SELECTED EXTRACT:
=-=-=-=-=

[NetBehaviour] Code Is Not Literature

Alan Sondheim sondheim at panix.com
Sun Jan 26 18:05:28 CET 2014



it would strengthen the fact that modern art in a sense has little 
straight-forward use value but great value as exchange; it's a discursive 
formation and doesn't really exist without that habitus - which is also 
what makes it fascinating and exciting -

On Fri, 24 Jan 2014, James wrote:

> 
> 
> 
> 
> Pall Thayer <pallthay at gmail.com> wrote:
> 
> 
> And, as a reply to Seibel's comments, do we not "decode" literature? I've
> always felt a deep divide between people who have a background in
> programming/engineering/tech stuff who have moved into creative realms
> ("Art") and those who have a background in the arts but have moved towards
> programming/engineering ("tech"). It feels to me that the tech-background
> people have a harder time seeing programming as "art". To them, the product
> might be art, but not the process. They tend to be the ones to raise the
> question, "is the paint brush the art?" It all depends on how you approach
> it. The "paint brush" can, in fact, be the art.
> 
> I have a hard time with this paint brush bring art. I mean I could go to the
> ?1shop and get a pack of three brushes with the bristles falling out and call
> it art, but what would be the point? it would only strengthen the feeling
> that modern art is pretentious b.s.. its probably difficult for anyone who
> isn't immersed in the aartt world in some way on a daily basis. probably
> only makes sense or has any meaning if you are, certainly meaningless to me.
> a paint brush from the pound shop as art, that is, well I struggle with most
> art as art actually these days.
> 
> On Thu, Jan 23, 2014 at 8:11 PM, Pall Thayer <pallthay at gmail.com> wrote:
>       Hi Alan, I think you make an excellent point here. "Who is
>       looking at the code and for what purposes?" The only thing that
>       differentiates programming code from other written text is its
>       perceived purpose and people's reasons for reading the text. If,
>       in reading, you look for prose, you will find it. If you don't,
>       you won't. Likewise, if you look at an image, seeking art, you
>       will find it. If you're looking for something else, you won't
>       find the art.
> 
> 
> On Thu, Jan 23, 2014 at 7:06 PM, Alan Sondheim <sondheim at panix.com>
> wrote:
> 
>
>       Well, there are a number of issues here. In the first
>       place, they're looking at code for particular reasons, to
>       understand it in particular ways; code as literature or as
>       part-objects within literature (codework) is not meant to
>       be decoded the same way. Think of counting the number of
>       "t"s for example in a poem - that's also a way of decoding
>       it, but is of course different than literary reading. I
>       think there's a hermeneutics involved here, as well as the
>       Wittgensteinian idea of "family of usages" - so who is
>       looking at the code/codework, for what purpose, and so
>       forth? It's problematic; since code is primarily
>       originating with programmers, they're interested in its
>       functionality, taking it apart, but that's not it's only
>       function, certainly not within the aegis of literature. An
>       interesting aside to this of course is reading a
>       mathematical text, which I think _can_ be a work of
>       literature fairly directly - for example Einstein's theory
>       of relativity. One's reading speeds and slows, and the
>       formulas require decoding as well, but of a different
>       sort, I think; I also feel that, say, cosmological
>       formulas are denser and more layered, more difficult to
>       unravel perhaps, than most programming code - but I may
>       well be mistaken here (and should take this whole sentence
>       back!).

=-=-=-=-=

RECORDS PROVIDED:
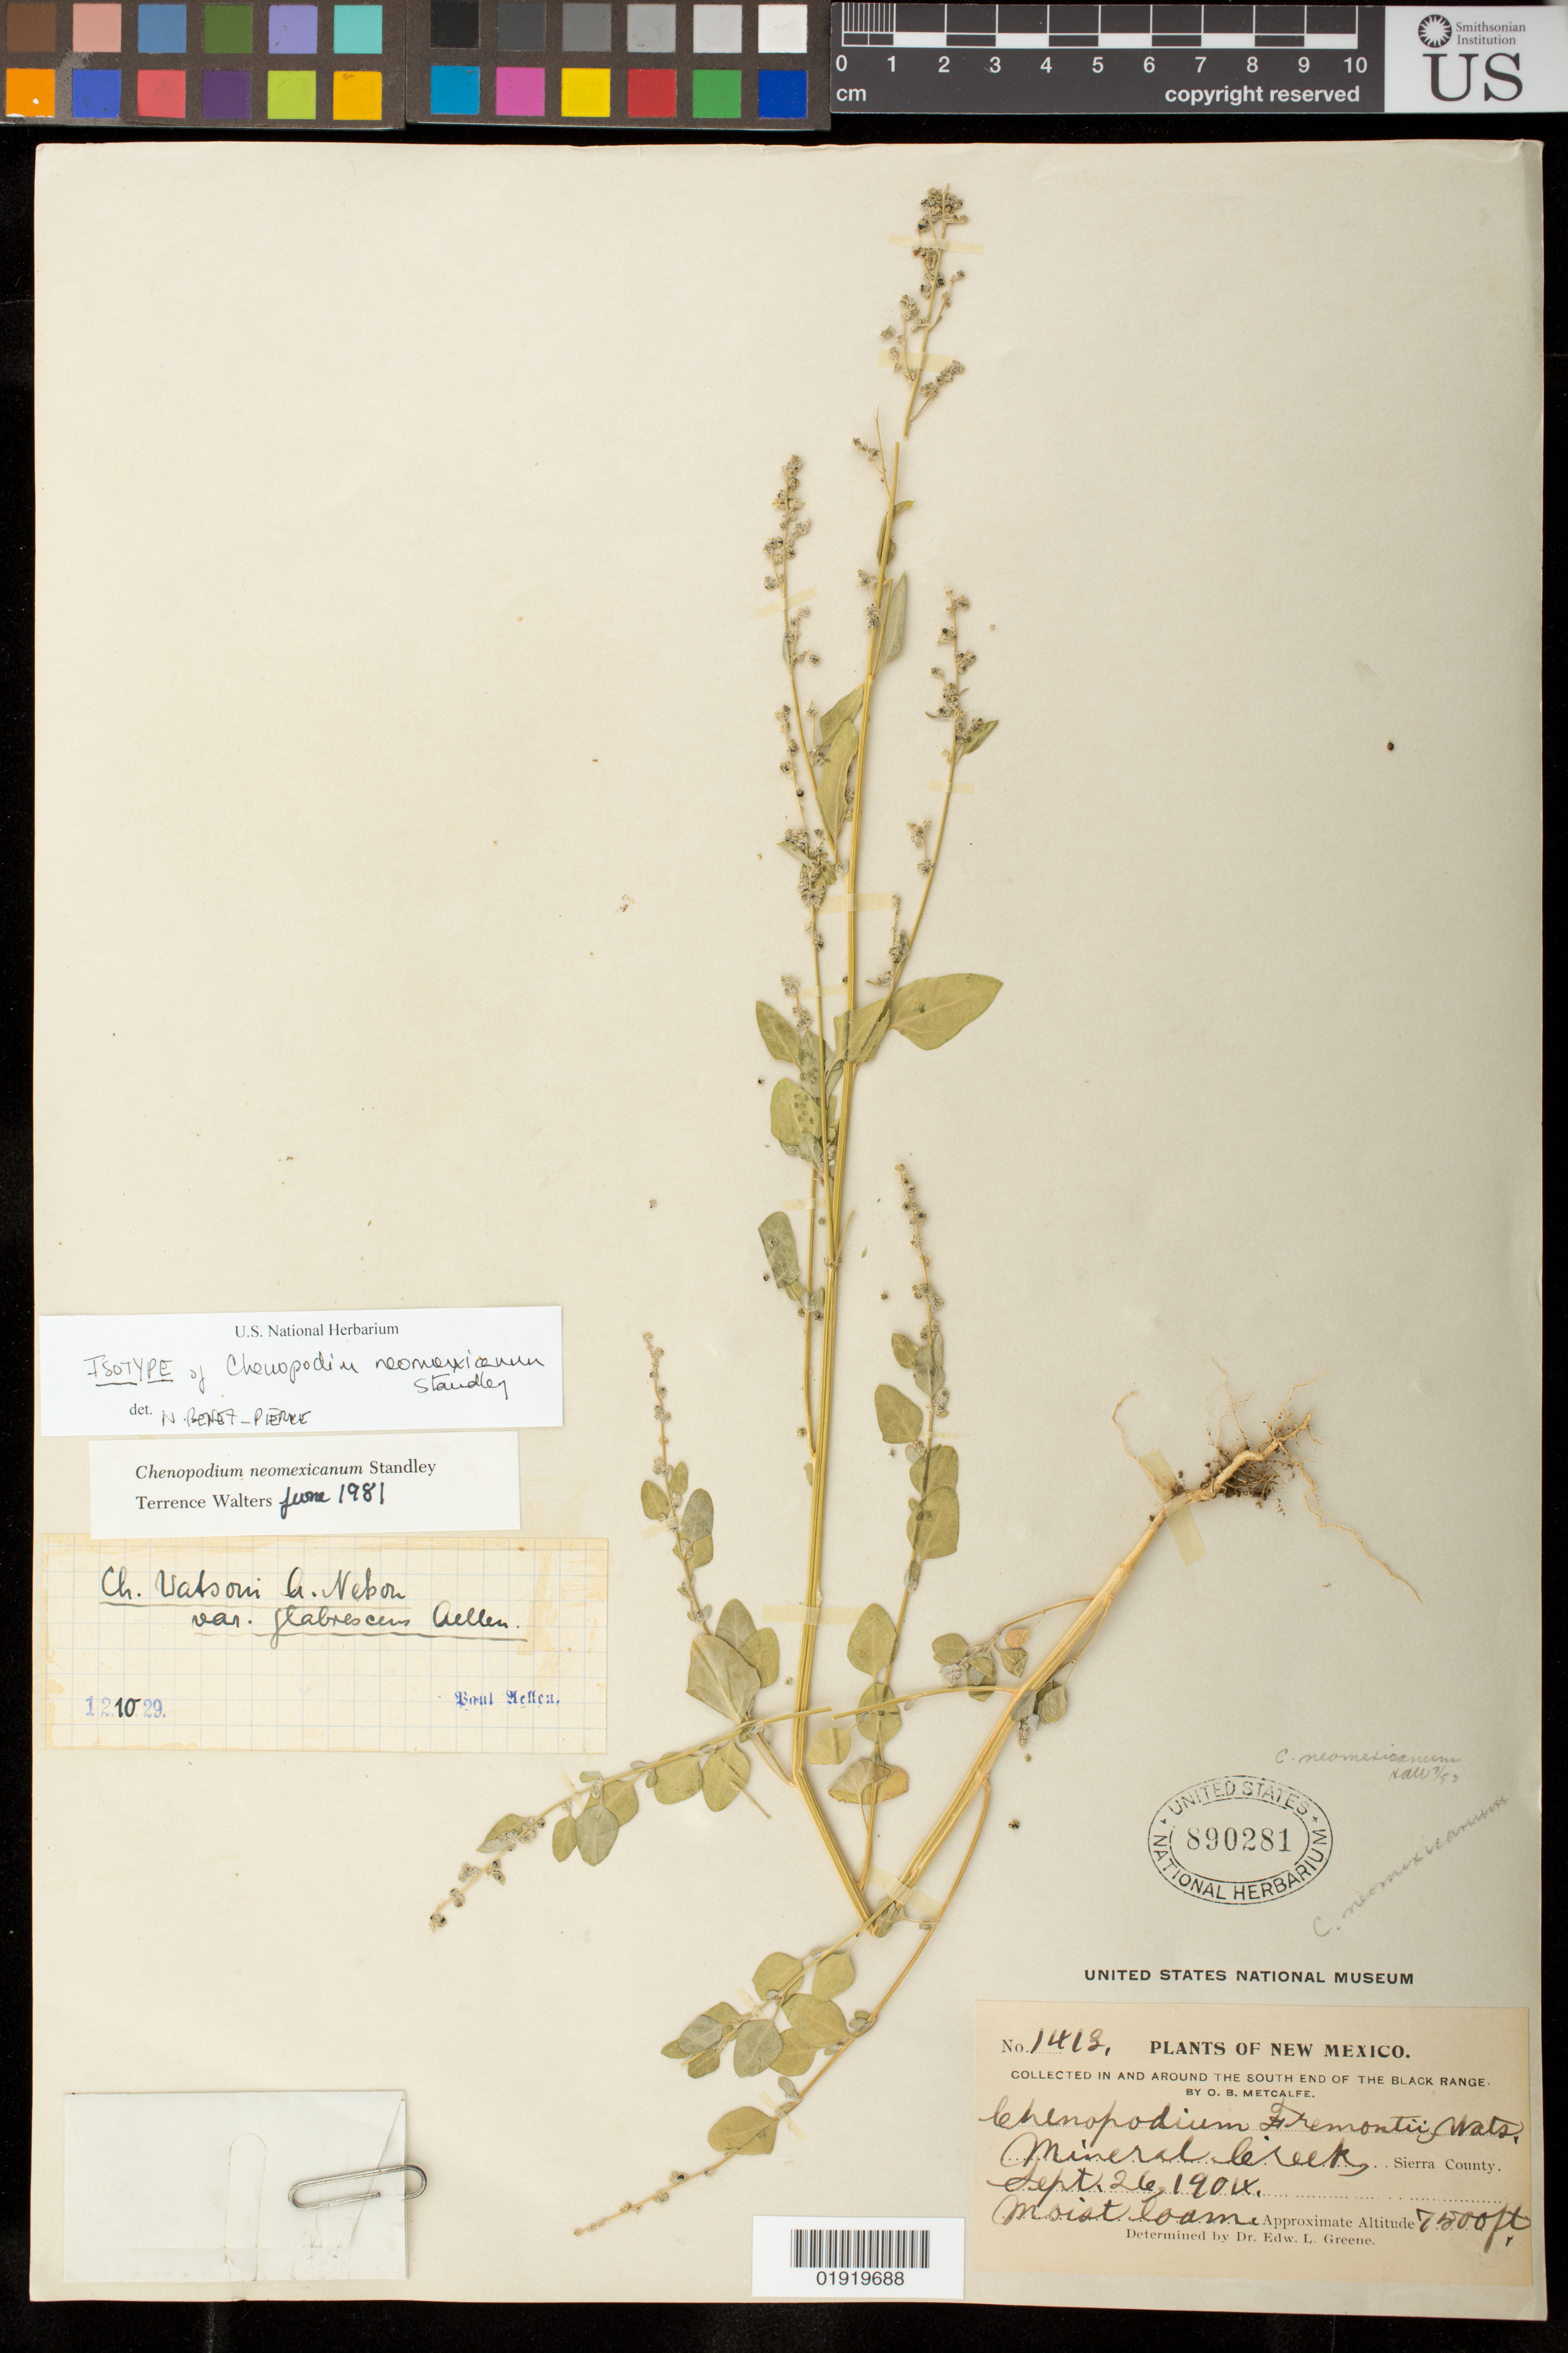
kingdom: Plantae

=-=-=-=-=

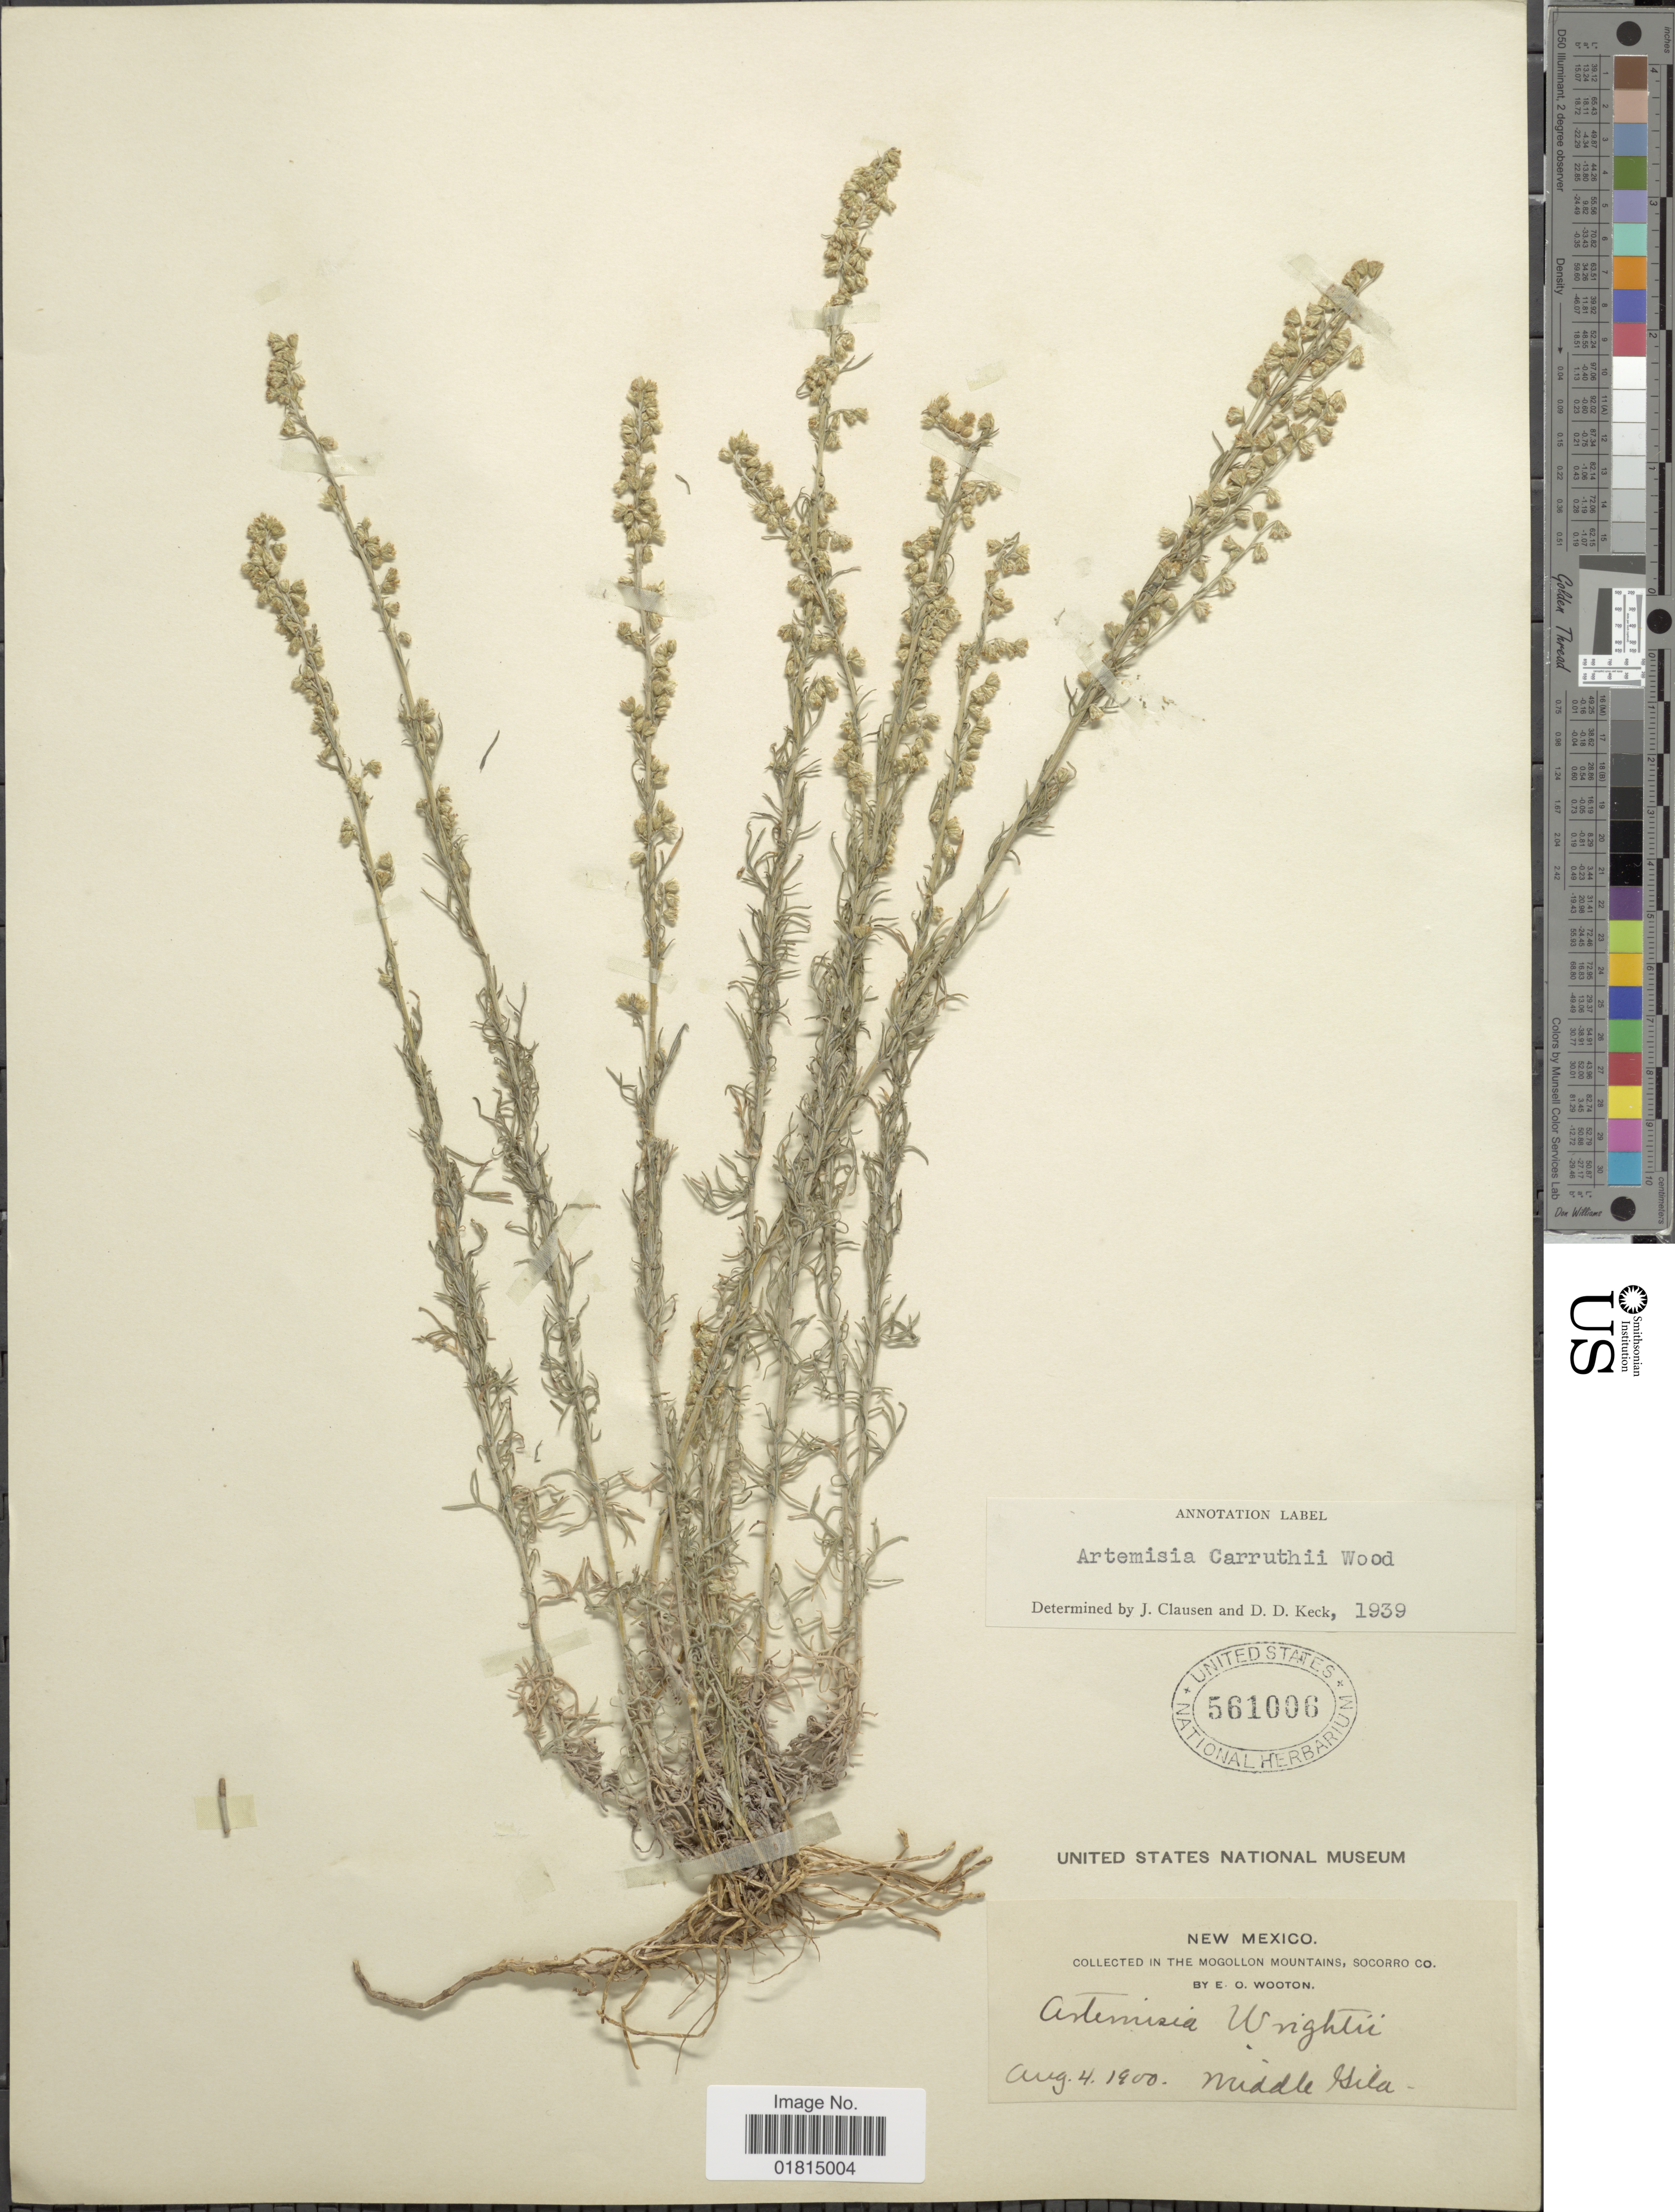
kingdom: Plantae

=-=-=-=-=

GOAL 1: In the NetBehaviour thread, what does Alan Sondheim give as an example of a mathematical text that can be a work of literature?
GOAL 2: Please list every date given for a message in the NetBehaviour thread, including the time where one is stated.

TASK RESPONSE 1: Einstein's theory of relativity.

TASK RESPONSE 2:
- Sun Jan 26 18:05:28 CET 2014
- Fri, 24 Jan 2014
- Thu, Jan 23, 2014 at 8:11 PM
- Thu, Jan 23, 2014 at 7:06 PM